US says new plane tax ‘illegal’
11.05.08
The US government has made a blistering attack on a new £2.5 billion aviation duty, questioning its green credentials and claiming that it breaks international law, the Times reports. The criticism was made in an official diplomatic note sent to the Foreign Office by the US embassy in London last month. It said the new charge, proposed in this year’s budget as a replacement for air passenger duty (APD), ‘raises significant policy and legal issues’ and asks whether it can be justified when the government plans a third runway at Heathrow, the newspaper adds.
The new flight levy, which the Treasury says will help reduce greenhouse-gas emissions, is proposed as a replacement for APD, which has been in place for more than a decade. The Treasury wants to change the basis of the duty, moving it from individual passengers to a per-plane basis. The move will increase charges for passengers and could raise £2.5 billion a year for the treasury - none of which is to be spent on environmental projects.
The US diplomatic note said the switch from passengers to planes as the basis for the taxation contravenes the 1944 Chicago Convention, the treaty that governs most of international aviation. It claimed it was also in breach of the open-skies deal hammered out last year between Europe and America.

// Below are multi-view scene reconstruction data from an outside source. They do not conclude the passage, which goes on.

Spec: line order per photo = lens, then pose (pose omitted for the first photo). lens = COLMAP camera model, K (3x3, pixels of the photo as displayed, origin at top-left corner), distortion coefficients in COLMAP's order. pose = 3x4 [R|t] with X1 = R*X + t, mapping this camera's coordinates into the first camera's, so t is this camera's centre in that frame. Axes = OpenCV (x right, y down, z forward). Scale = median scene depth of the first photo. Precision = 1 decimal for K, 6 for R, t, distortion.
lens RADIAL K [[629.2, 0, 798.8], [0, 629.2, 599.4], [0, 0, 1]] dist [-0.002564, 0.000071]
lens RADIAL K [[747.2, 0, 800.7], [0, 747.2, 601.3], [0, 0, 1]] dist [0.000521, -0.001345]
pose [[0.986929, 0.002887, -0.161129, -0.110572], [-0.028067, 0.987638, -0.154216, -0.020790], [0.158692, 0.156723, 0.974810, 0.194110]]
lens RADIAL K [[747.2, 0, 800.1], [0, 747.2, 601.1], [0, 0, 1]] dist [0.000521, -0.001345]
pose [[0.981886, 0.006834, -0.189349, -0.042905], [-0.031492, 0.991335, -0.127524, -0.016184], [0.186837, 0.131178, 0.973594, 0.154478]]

The Times reports that the Americans also query the basis of the duty, saying the green claims are farfetched. The note says: ‘The Treasury’s proposal, although cast as an environmental measure, appears in reality to constitute nothing more than a device for generating additional revenue from the airline community.'
It adds that the duty is likely to reduce the number of flights from Britain, and that ‘this would seem an anomalous result, given the focus in the UK on, among other things, restoration of the competitiveness of Heathrow with the opening of terminal 5 and the consideration of a third runway.’
'US government sources' told the newspaper that Washington could bring a case against the UK at the International Civil Aviation Organisation, the watchdog for world aviation, or under the disputes procedure of last year’s EU-US open-skies agreement.
The Times says that John Byerly, deputy assistant secretary for transportation and America’s top aviation negotiator, met Treasury officials last week to press home the argument.